Un gruppo di manifestanti in piazza venerdì 6 maggio a Bergamo ha tentato di bruciare una bandiera della CISL. Il segretario provinciale CGIL Luigi Bresciani non trova niente di meglio, secondo quanto riportato dall’Eco di Bergamo, che attribuire il gesto ad appartenenti ai centri sociali aggregati alla manifestazione. La realtà dei fatti – Bresciani era presente e lo sa bene – è un’altra. La bandiera della CISL è stata bruciata proprio durante il comizio dello stesso segretario provinciale. Senza, tra l’altro, che i numerosi manifestanti siano intervenuti a fermare o anche solo a fischiare o isolare il gruppo di contestatori della CISL. Evidentemente chi ha compiuto quel gesto ha voluto esprimere tutto il proprio disprezzo nei confronti di chi svende i diritti dei lavoratori. Un sentimento diffuso lungo tutto il percorso delle migliaia di lavoratori che hanno aderito al corteo indetto in occasione dello sciopero generale di venerdì.
Perché allora Bresciani mente pubblicamente, sapendo di mentire? Il segretario della CGIL non può ammettere che gran parte della base del suo sindacato sia insofferente o, in alcuni casi, addirittura esasperata per le politiche degli accordi separati al ribasso portata avanti negli ultimi anni dagli altri sindacati confederali. Bresciani nasconde la rabbia dei suoi sperando di riuscire a contenerla e forse di soffocarla in un secondo momento. I segnali di un ritorno al patto concertativo tra la Triplice ed il padronato ci sono tutti. E Bresciani non intende rovinare la futura “svolta” proprio adesso e a causa delle intolleranze della base del suo sindacato. Il messaggio di Bresciani è chiaro. La bandiera non conta. Bresciani parla al futuro. O i lavoratori, gli iscritti e i simpatizzanti sono disposti ad ingoiare la “pillola amara” della ritrovata unità sindacale con CISL e UIL oppure sanno ciò che li aspetta.

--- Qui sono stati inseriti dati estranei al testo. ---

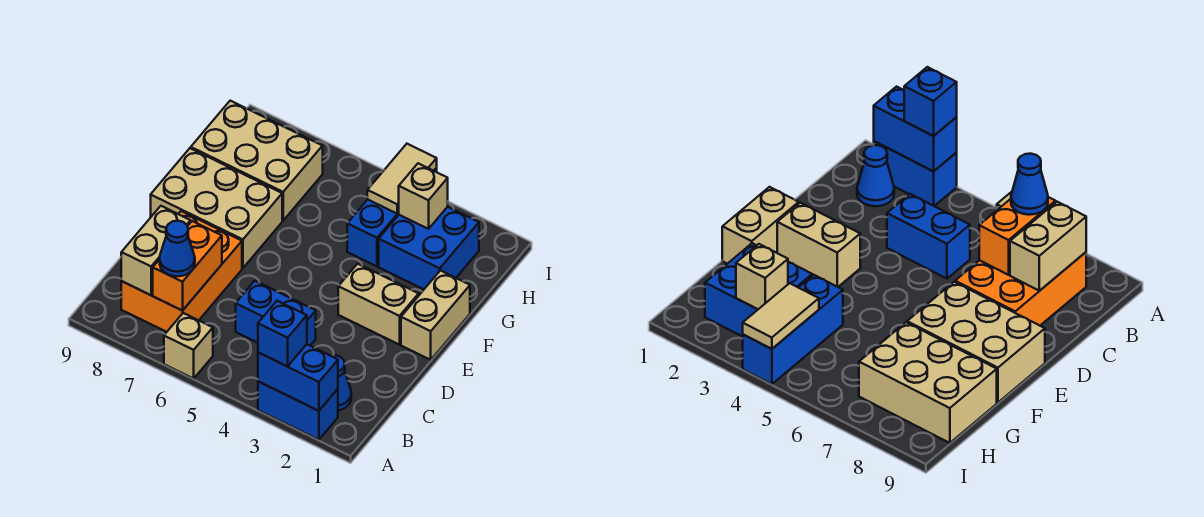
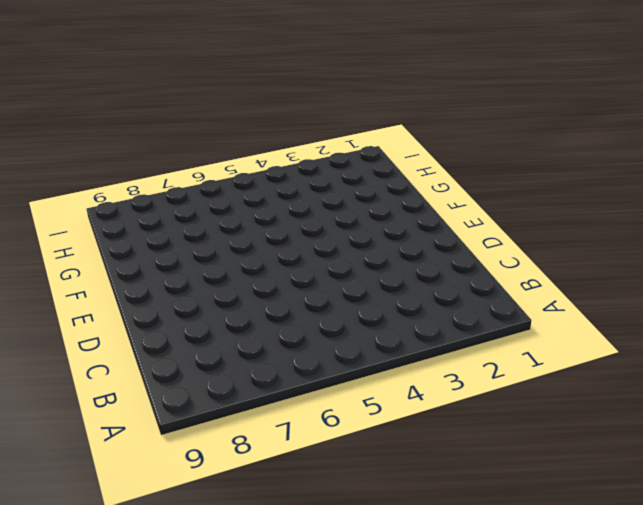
none -> blue brick A2:A3 level 1
none -> tan brick A6 level 1
none -> blue cone B2 level 1

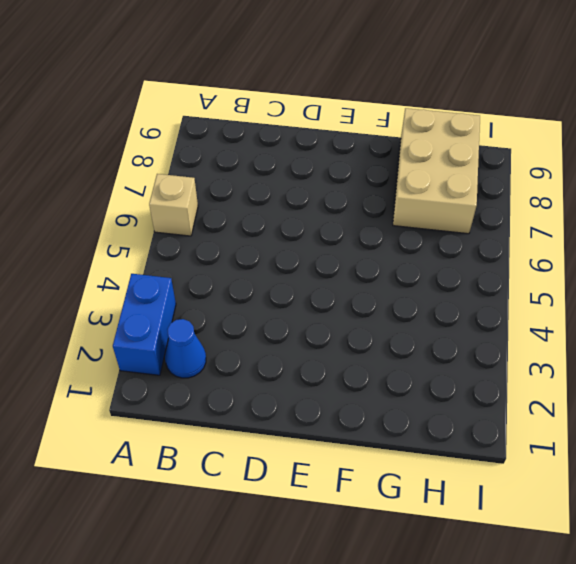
none -> orange brick B7:D8 level 1
none -> blue brick C4:C5 level 1
none -> tan brick E1:F1 level 1

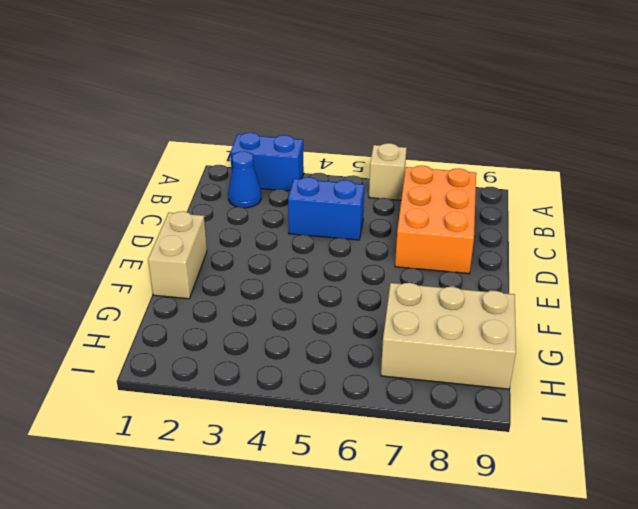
none -> tan brick E2:E3 level 1
none -> tan brick E7:F9 level 1
none -> blue brick G2:H3 level 1

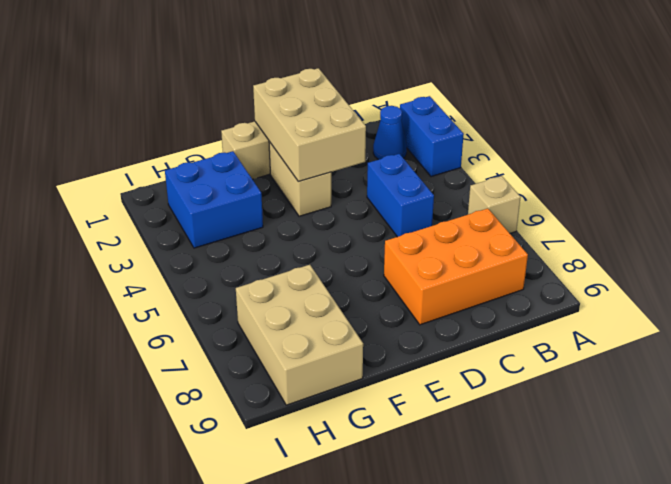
tan brick D1:E3 level 2 -> tan brick E7:F9 level 1
none -> blue brick G4:I4 level 1
none -> blue brick A2:A3 level 2
none -> orange brick B7:C7 level 2

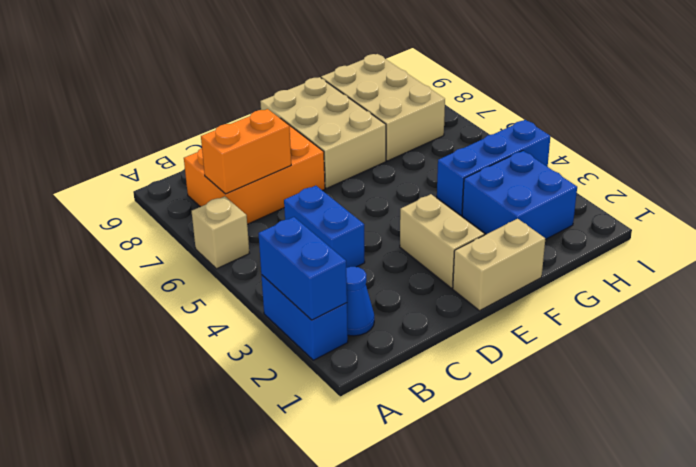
none -> tan brick B8:C8 level 2
none -> tan brick H3 level 2
none -> tan tile H4:I4 level 2

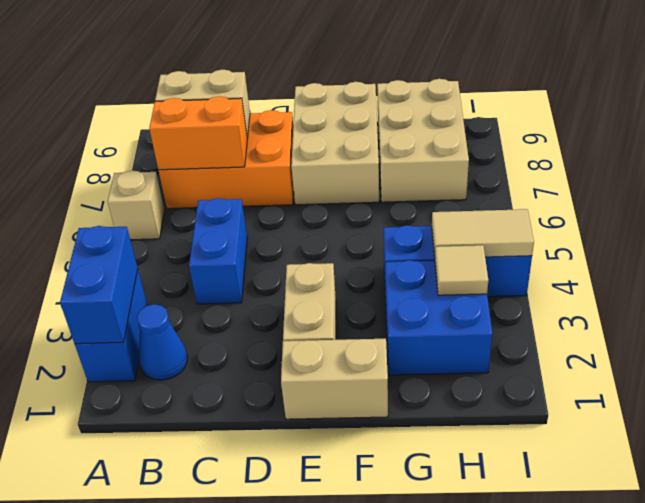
tan tile H3 level 2 -> tan brick H3 level 2
none -> blue brick A3 level 3
none -> blue cone B7 level 3

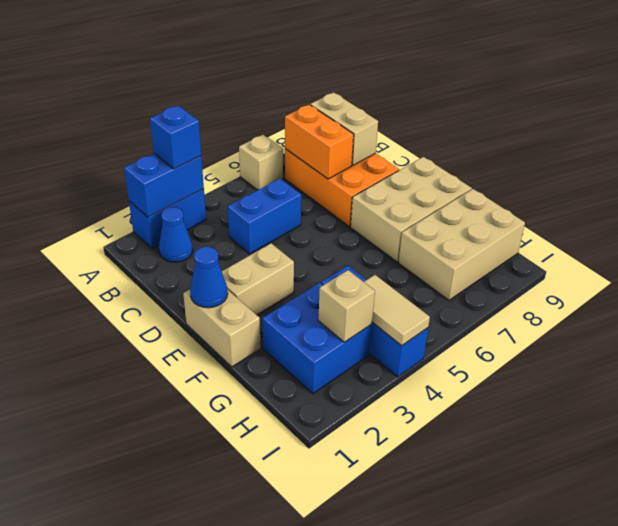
blue cone E1 level 2 -> blue cone B7 level 3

Ma non è ancora tempo di ultimatum. Lo sa bene Simone Grisa della FIOM che minimizza il fatto e dichiara: ”Può capitare che un lavoratore esasperato bruci una bandiera in piazza; molto più grave è che un sindacato accetti le deroghe al contratto dei metalmeccanici”. Interpreta così il tentativo di una parte della CGIL di sperimentare percorsi nuovi. Infatti non tutti i delegati e gli attivisti del sindacato di via Garibaldi fingono di non vedere che la maggior parte dei lavoratori fatica a riconoscersi in un sindacato che non riesce ad uscire da una prospettiva di semplice resistenza. Una parte della CGIL non vuole l’unità confederale con chi ha legittimato ogni tipo di deroga ai contratti nazionali, con chi ha tacitamente accettato l’uso indiscriminato dei contratti-spazzatura per i precari, con chi ha permesso le delocalizzazioni, firmato le dismissioni delle fabbriche, le cessioni dei rami d’azienda, la cassa integrazione e le mobilità senza indire un solo giorno di mobilitazione.
Ma, nel gioco delle parti, questa cosa è impossibile da ammettere. Lo sa bene il segretario provinciale CISL Ferdinando Piccinini che, parlando di “atto grave” con riferimento alla bandiera bruciata, finge di credere alle parole del collega Bresciani sull’estraneità degli esecutori alla manifestazione. E lo dimostra anche il segretario Bresciani, che ha imparato dalla politica che l’importante non è dire cose che corrispondano ai fatti reali, ma essere il primo a smentire, a scaricare su altri le colpe, a confondere. Mentre si lavora nell’ombra per rispolverare le alleanze di sempre. Tanto la piazza cosa vuoi che capisca?